■ EXERCISE REQUIREMENTS:
Your task is to return all of the records exactly, minus any images.

■ DATA EXCERPTS:
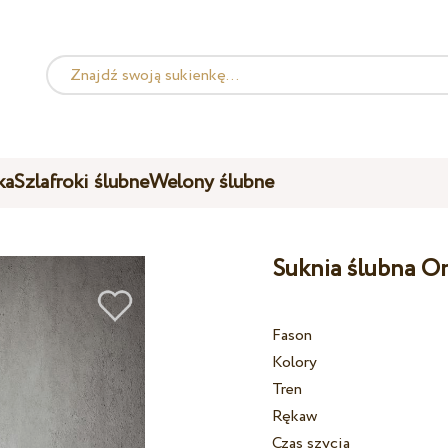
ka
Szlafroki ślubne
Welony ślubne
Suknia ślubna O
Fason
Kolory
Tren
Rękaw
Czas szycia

■ ANSWER SPACE:
ka
Szlafroki ślubne
Welony ślubne
Suknia ślubna O
Fason
Kolory
Tren
Rękaw
Czas szycia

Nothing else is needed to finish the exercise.